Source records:
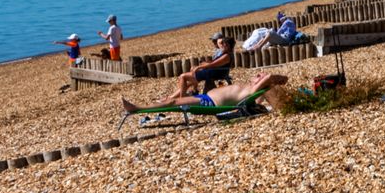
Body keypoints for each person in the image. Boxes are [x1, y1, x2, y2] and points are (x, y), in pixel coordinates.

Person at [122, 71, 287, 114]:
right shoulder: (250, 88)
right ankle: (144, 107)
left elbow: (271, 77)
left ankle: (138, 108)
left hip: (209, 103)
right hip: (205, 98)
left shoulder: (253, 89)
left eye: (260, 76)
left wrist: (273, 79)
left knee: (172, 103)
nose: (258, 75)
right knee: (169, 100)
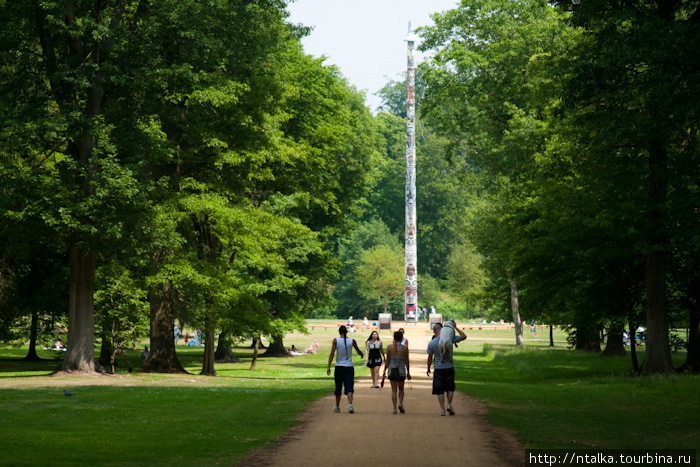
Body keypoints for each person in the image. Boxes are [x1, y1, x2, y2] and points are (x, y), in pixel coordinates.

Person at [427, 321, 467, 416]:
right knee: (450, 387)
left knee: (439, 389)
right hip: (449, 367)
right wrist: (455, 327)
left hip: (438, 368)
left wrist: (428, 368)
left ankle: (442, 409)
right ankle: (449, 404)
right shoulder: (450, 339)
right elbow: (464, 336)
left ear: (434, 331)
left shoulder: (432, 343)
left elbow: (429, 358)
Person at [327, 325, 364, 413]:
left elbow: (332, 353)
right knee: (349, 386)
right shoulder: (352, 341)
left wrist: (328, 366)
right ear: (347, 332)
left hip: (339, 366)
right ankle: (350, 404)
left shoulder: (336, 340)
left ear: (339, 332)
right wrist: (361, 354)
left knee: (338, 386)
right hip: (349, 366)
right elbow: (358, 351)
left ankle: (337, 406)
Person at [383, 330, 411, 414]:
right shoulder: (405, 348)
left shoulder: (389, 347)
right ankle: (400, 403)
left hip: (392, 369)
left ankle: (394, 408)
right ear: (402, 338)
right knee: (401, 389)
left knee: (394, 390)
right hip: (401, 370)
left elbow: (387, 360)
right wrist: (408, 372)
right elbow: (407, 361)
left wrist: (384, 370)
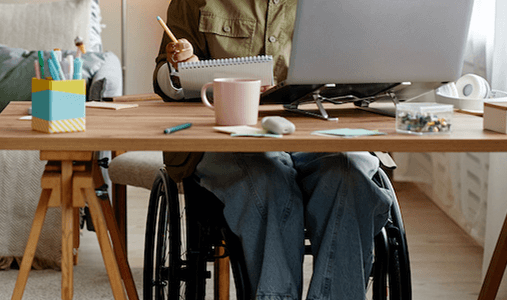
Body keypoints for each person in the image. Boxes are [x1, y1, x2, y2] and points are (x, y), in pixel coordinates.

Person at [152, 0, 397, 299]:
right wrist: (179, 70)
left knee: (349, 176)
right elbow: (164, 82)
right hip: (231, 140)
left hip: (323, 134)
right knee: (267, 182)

[WHAT TO DO]
Starting at the line that contains "left ankle: (394, 408)" and ending with the last line of the data, transcribe every line exactly; skip the pictures.

[EXPECTED ANSWER]
left ankle: (394, 408)
right ear: (402, 338)
right knee: (401, 389)
left knee: (394, 390)
right hip: (401, 370)
left elbow: (387, 360)
right wrist: (408, 372)
right elbow: (407, 361)
left wrist: (384, 370)
Body keypoints for each person in the image. Boxes are [x1, y1, x2, y2] and points are (x, y), in pixel coordinates.

Person at [152, 0, 397, 299]:
right wrist: (179, 70)
left knee: (349, 176)
right elbow: (164, 82)
right hip: (231, 140)
left hip: (323, 134)
right knee: (267, 182)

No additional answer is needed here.